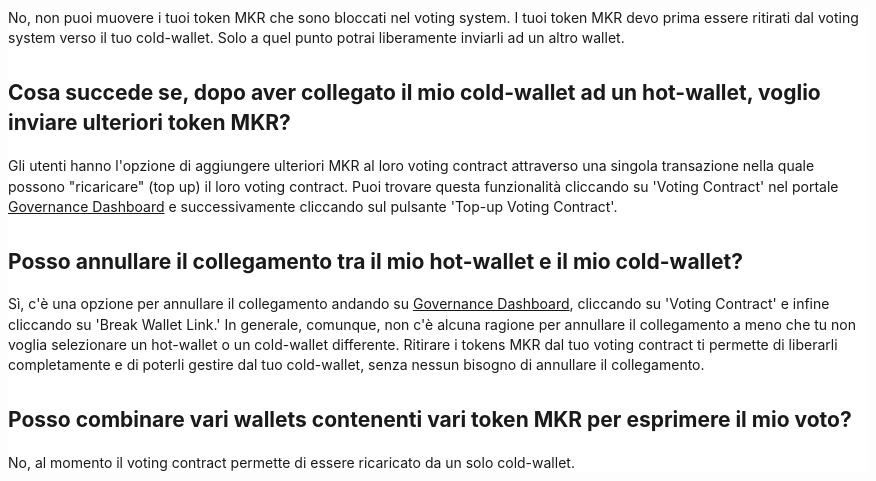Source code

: No, non puoi muovere i tuoi token MKR che sono bloccati nel voting system. I tuoi token MKR devo prima essere ritirati dal voting system verso il tuo cold-wallet. Solo a quel punto potrai liberamente inviarli ad un altro wallet.


## Cosa succede se, dopo aver collegato il mio cold-wallet ad un hot-wallet, voglio inviare ulteriori token MKR?

Gli utenti hanno l'opzione di aggiungere ulteriori MKR al loro voting contract attraverso una singola transazione nella quale possono "ricaricare" (top up) il loro voting contract. Puoi trovare questa funzionalità cliccando su 'Voting Contract' nel portale  [Governance Dashboard](https://vote.makerdao.com) e successivamente cliccando sul pulsante 'Top-up Voting Contract'.


## Posso annullare il collegamento tra il mio hot-wallet e il mio cold-wallet?

Sì, c'è una opzione per annullare il collegamento andando su [Governance Dashboard](https://vote.makerdao.com), cliccando su 'Voting Contract' e infine cliccando su 'Break Wallet Link.' In generale, comunque, non c'è alcuna ragione per annullare il collegamento a meno che tu non voglia selezionare un hot-wallet o un cold-wallet differente. Ritirare i tokens MKR dal tuo voting contract ti permette di liberarli completamente e di poterli gestire dal tuo cold-wallet, senza nessun bisogno di annullare il collegamento. 


## Posso combinare vari wallets contenenti vari token MKR per esprimere il mio voto?

No, al momento il voting contract permette di essere ricaricato da un solo cold-wallet.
^^^^^^^^
▶ Your goal
Copy out every row above word for word, leaving out the picture.

▶ Your response
Source code

: No, non puoi muovere i tuoi token MKR che sono bloccati nel voting system. I tuoi token MKR devo prima essere ritirati dal voting system verso il tuo cold-wallet. Solo a quel punto potrai liberamente inviarli ad un altro wallet.


## Cosa succede se, dopo aver collegato il mio cold-wallet ad un hot-wallet, voglio inviare ulteriori token MKR?

Gli utenti hanno l'opzione di aggiungere ulteriori MKR al loro voting contract attraverso una singola transazione nella quale possono "ricaricare" (top up) il loro voting contract. Puoi trovare questa funzionalità cliccando su 'Voting Contract' nel portale  [Governance Dashboard](https://vote.makerdao.com) e successivamente cliccando sul pulsante 'Top-up Voting Contract'.


## Posso annullare il collegamento tra il mio hot-wallet e il mio cold-wallet?

Sì, c'è una opzione per annullare il collegamento andando su [Governance Dashboard](https://vote.makerdao.com), cliccando su 'Voting Contract' e infine cliccando su 'Break Wallet Link.' In generale, comunque, non c'è alcuna ragione per annullare il collegamento a meno che tu non voglia selezionare un hot-wallet o un cold-wallet differente. Ritirare i tokens MKR dal tuo voting contract ti permette di liberarli completamente e di poterli gestire dal tuo cold-wallet, senza nessun bisogno di annullare il collegamento. 


## Posso combinare vari wallets contenenti vari token MKR per esprimere il mio voto?

No, al momento il voting contract permette di essere ricaricato da un solo cold-wallet.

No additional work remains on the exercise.